**Assignment:** Your task is to copy each line of the material below that includes "Nazım".
-=-=-=-=-
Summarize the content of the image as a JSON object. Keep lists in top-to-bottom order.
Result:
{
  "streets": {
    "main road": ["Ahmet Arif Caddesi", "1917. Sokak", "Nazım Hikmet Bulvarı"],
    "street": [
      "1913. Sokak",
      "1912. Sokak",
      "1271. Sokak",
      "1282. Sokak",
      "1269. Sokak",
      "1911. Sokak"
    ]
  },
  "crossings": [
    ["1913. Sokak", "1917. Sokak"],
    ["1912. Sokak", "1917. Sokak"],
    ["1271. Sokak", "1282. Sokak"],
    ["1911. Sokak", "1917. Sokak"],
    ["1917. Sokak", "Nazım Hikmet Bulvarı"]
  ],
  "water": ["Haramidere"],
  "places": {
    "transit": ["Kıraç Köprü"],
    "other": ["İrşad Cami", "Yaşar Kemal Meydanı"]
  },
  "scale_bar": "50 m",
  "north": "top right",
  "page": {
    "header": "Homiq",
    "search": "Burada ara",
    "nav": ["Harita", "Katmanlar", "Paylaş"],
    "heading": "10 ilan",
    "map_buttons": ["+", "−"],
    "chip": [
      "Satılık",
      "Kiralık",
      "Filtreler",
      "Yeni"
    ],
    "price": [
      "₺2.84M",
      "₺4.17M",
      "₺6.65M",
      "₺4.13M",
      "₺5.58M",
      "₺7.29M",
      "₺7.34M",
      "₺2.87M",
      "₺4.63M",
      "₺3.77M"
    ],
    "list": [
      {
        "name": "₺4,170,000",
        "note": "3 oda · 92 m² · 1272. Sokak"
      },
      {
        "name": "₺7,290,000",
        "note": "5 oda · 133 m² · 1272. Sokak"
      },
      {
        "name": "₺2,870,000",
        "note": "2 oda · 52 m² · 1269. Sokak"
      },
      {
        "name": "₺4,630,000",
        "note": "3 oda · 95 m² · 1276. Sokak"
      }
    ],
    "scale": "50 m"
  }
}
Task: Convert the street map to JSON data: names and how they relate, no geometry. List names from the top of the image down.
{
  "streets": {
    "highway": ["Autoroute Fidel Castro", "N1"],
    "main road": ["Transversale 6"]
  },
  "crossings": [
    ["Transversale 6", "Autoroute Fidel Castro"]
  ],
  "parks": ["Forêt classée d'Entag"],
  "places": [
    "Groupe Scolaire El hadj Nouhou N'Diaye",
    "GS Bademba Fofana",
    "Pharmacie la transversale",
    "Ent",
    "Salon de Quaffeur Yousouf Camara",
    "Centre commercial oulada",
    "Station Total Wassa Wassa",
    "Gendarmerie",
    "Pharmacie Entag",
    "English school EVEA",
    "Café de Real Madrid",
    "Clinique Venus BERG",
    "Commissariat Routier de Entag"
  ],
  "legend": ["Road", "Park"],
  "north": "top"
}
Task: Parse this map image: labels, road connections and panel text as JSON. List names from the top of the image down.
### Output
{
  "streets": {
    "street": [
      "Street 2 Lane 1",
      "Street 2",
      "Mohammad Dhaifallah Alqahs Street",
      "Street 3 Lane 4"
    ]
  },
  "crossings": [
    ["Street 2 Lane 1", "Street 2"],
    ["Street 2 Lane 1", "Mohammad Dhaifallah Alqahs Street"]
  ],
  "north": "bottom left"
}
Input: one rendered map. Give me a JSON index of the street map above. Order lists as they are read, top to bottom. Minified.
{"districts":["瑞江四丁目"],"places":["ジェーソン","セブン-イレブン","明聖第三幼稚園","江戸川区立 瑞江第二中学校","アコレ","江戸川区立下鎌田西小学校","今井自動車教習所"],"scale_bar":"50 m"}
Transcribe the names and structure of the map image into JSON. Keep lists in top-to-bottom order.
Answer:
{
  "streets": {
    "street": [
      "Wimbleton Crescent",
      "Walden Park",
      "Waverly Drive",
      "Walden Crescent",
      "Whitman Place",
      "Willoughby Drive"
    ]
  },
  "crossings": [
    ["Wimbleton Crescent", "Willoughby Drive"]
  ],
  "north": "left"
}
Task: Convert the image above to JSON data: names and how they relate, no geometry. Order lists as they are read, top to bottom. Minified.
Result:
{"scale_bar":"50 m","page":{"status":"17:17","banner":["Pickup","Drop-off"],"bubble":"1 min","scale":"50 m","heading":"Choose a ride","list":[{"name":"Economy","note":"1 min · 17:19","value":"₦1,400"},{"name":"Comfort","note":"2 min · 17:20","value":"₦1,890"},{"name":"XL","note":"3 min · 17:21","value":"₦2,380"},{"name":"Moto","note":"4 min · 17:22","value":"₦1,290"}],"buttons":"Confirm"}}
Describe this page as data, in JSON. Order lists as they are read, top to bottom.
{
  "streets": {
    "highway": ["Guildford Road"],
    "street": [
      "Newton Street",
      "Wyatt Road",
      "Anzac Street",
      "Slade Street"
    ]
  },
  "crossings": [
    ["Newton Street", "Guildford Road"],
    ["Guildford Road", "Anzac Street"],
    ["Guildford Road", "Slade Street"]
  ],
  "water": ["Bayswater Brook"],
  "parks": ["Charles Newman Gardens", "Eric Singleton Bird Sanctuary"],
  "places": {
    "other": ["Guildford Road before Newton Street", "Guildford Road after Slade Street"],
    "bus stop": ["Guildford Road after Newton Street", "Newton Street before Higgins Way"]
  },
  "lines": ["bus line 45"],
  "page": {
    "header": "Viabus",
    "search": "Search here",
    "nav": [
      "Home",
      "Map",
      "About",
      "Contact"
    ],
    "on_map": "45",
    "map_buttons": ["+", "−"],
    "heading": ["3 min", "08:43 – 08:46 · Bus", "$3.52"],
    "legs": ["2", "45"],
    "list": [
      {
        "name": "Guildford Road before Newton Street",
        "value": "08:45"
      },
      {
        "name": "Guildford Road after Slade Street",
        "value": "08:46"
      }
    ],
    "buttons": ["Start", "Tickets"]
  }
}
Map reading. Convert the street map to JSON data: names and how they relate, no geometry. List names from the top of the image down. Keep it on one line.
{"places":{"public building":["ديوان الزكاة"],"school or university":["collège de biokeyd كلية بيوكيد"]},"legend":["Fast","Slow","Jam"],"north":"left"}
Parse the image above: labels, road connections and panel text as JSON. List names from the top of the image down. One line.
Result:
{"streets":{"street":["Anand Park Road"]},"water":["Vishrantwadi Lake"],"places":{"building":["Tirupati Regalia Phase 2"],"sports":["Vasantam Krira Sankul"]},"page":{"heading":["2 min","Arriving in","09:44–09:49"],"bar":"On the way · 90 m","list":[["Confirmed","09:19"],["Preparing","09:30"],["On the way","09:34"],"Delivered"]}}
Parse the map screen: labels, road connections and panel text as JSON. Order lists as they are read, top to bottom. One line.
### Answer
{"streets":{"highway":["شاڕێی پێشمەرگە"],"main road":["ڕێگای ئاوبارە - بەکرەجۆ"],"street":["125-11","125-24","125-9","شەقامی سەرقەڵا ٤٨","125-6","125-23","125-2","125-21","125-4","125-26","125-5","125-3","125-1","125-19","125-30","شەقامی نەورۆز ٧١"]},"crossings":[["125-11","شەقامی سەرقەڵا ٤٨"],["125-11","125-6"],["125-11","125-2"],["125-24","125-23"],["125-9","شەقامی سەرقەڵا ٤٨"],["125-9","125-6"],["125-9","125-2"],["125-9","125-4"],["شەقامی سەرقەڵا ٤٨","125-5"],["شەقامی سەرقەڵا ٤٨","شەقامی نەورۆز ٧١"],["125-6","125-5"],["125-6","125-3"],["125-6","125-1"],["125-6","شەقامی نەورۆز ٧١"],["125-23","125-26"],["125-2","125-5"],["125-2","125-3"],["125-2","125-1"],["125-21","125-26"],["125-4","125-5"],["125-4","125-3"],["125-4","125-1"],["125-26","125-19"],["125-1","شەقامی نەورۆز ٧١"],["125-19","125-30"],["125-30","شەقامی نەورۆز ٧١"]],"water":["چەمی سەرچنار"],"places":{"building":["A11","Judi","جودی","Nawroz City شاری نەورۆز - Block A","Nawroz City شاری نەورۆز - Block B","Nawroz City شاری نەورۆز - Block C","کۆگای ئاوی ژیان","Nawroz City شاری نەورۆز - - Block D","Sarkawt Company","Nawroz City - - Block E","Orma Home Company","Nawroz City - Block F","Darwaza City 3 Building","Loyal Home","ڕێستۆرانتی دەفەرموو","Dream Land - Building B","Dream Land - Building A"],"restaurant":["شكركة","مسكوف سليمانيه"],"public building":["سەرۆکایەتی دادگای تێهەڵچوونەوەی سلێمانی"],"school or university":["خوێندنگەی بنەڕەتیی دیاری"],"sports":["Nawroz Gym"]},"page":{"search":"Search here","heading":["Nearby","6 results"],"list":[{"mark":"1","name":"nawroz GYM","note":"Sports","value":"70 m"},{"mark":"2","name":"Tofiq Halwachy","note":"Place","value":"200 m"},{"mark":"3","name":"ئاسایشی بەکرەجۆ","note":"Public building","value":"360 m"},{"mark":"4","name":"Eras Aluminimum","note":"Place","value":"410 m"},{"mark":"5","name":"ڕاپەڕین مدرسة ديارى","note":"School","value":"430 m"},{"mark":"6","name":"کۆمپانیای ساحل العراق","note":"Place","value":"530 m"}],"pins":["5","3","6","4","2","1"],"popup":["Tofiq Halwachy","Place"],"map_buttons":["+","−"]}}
-=-=-=-=-
**Solution to this problem:**
    "main road": ["Ahmet Arif Caddesi", "1917. Sokak", "Nazım Hikmet Bulvarı"],
    ["1917. Sokak", "Nazım Hikmet Bulvarı"]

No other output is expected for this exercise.